Nuestro profe Miguel A, nos deja ver su cara más literaria (la creativa ya la
conocíamos de hace tiempo).
La gallina robada (Cuento de
Navidad) Enrique Vila-Matas (1995) Adapt.
Primaria Miguel Á. Ortiz. CEIP “Vicente Aleixandre” (Aranjuez).
“La publicidad de El corte Inglés, La misa del Gallo, los polvorones,
las indigestiones y los langostinos del barco de Pescanova. En resumen: mi vida
debe orientarse a comer, y comprar” eso decía Salvador Dalí, un famoso pintor,
el día de Navidad de un año hoy ya muy lejano. Ese día de Navidad es el primero
del que me acuerdo y es también el que más recuerdo. No por la frase de Dalí
especialmente, sino porque ese día nevó en Aranjuez. El miserable patio de la
casa en la que vivíamos apareció nevado, y yo pensé que aquello era de lo más
normal, que siempre que llegaba el 25 de diciembre nevaba en toda la tierra.
Me acuerdo muy bien de ese día: yo con bufanda dentro de la casa –no
teníamos ni estufas- contemplando maravillado la nieve, mientras a mi lado papá
escuchaba, en la radio, en una emisora extranjera el mensaje navideño del
pintor Dalí. En la cocina mi madre, al oír las frases, comenzó a reír, primero
muy despacio para terminar haciéndolo con tanta desesperación que acabó
llorando de la risa, y sus lágrimas parecían imitar los gruesos copos de nieve
que emblanquecían nuestro triste patio de la periferia arancetana. Yo creo que
lloraba de lo felices pero lo pobres que éramos, porque en esos días en que
Dalí quería orientarse hacia comer y comprar, nosotros éramos pobres de
solemnidad.
A mi padre le habían puesto una multa de una peseta por fumar en los
jardines, y no había podido pagarla, y había pasado un día entero en el
calabozo, hasta que le dejaron marcharse cuando vieron que era pobre de
solemnidad. Ese mismo día, el de esa Nochebuena que iba a preceder a las
palabras de Dalí y la nieve y las lágrimas como copos de mí triste madre,
regresando a casa, tras recorrer kilómetros a pié, mi padre se dijo a sí mismo
que había alcanzado las máximas cimas de la pobreza y que debía robar una
gallina si quería que tuviéramos comida de Navidad.

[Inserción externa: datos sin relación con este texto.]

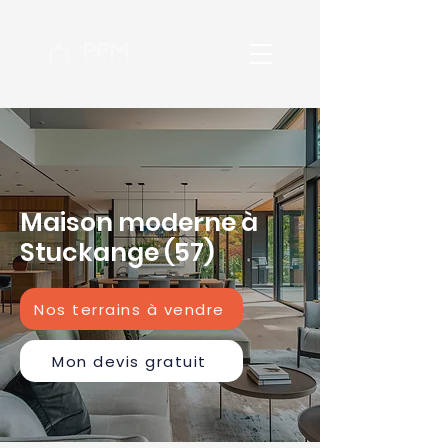
Maison moderne à
Stuckange (57)
Nos terrains à vendre
Mon devis gratuit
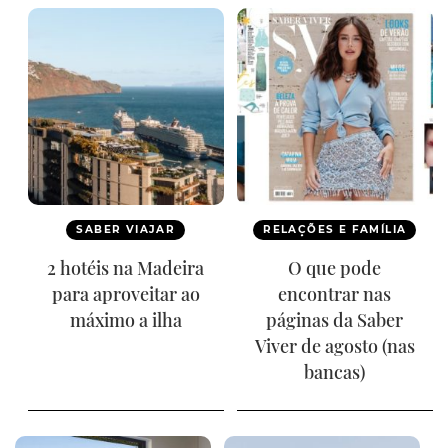
SABER VIAJAR
RELAÇÕES E FAMÍLIA
2 hotéis na Madeira
O que pode
para aproveitar ao
encontrar nas
máximo a ilha
páginas da Saber
Viver de agosto (nas
bancas)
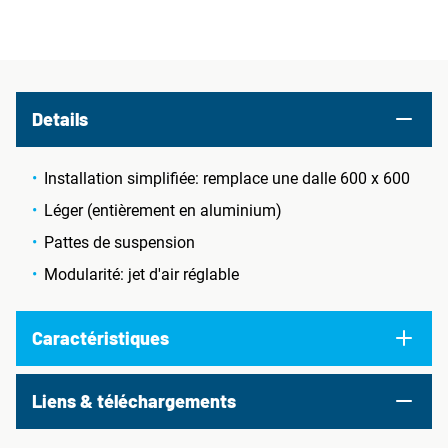
Details
Installation simplifiée: remplace une dalle 600 x 600
Léger (entièrement en aluminium)
Pattes de suspension
Modularité: jet d'air réglable
Caractéristiques
Liens & téléchargements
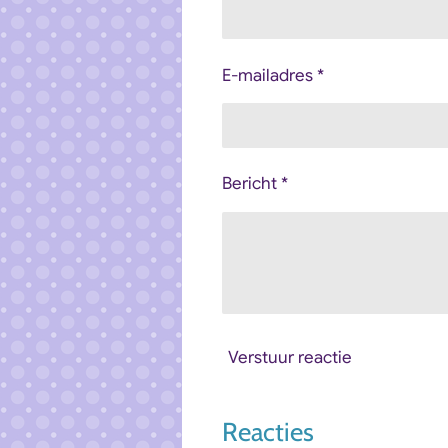
E-mailadres *
Bericht *
Verstuur reactie
Reacties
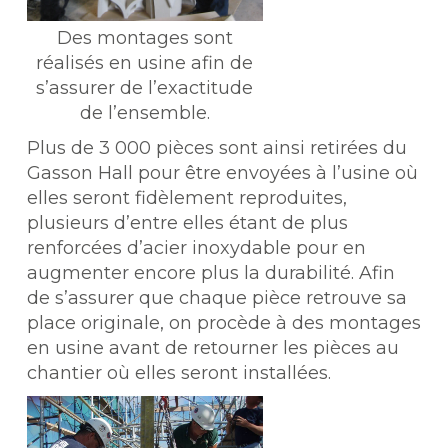
Des montages sont
réalisés en usine afin de
s’assurer de l’exactitude
de l’ensemble.
Plus de 3 000 pièces sont ainsi retirées du
Gasson Hall pour être envoyées à l’usine où
elles seront fidèlement reproduites,
plusieurs d’entre elles étant de plus
renforcées d’acier inoxydable pour en
augmenter encore plus la durabilité. Afin
de s’assurer que chaque pièce retrouve sa
place originale, on procède à des montages
en usine avant de retourner les pièces au
chantier où elles seront installées.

En un corral de El Cortijo y después de noquear a quien lo descubrió
en plena faena, mi padre robó una gallina y perdió un zapato en la huída. Con
la tristeza que le caracterizaba, nos la enseñó –estrangulada- al llegar a casa
en aquella Nochebuena que nunca olvidaré, porque fui llamado aparte por mi
padre, y yo, seguido por la mirada de extrañeza de mi hermana –“la harapienta”,
como la llamo hoy en día con sorna cuando nos vemos y recordamos lo miserables
que fuimos-, fui a donde estaba mi padre escuchando a Frank Sinatra en la
radio, y allí, era uno de los rincones más fríos de la casa, mi padre en
zapatillas me comunicó que iba a romper mi hucha porque necesitaba mis pesetas
para pagar la factura del agua y del gas. Lloré. Pero no de tristeza, por
perder mi dinero, sino de la emoción que me causó poder ayudar a mi padre.
Aquella Nochebuena fui a dormir con la satisfacción de sentirme
necesario y útil para mi familia, casi el Salvador de las misma. A la mañana
siguiente, mientras el otro Salvador decía por la radio que pensaba orientarse
hacia comer y comprar, vi la nieve y las lágrimas de mi madre y el humeante
caldo de gallina de la cocina y, por unos momentos, sentí que el mundo era
perfecto, estaba muy bien hecho, porque le daba oportunidades a un niño pobre
como yo de ayudar a los suyos y de hacerse hombre y responsable de repente en
un día de nieve y caldo humeante, en aquella España de gallinas robadas por
familias limpias y pobres como la mía, que vivía sin estufas, pero feliz entre
tantos melones, misas y programas de radio.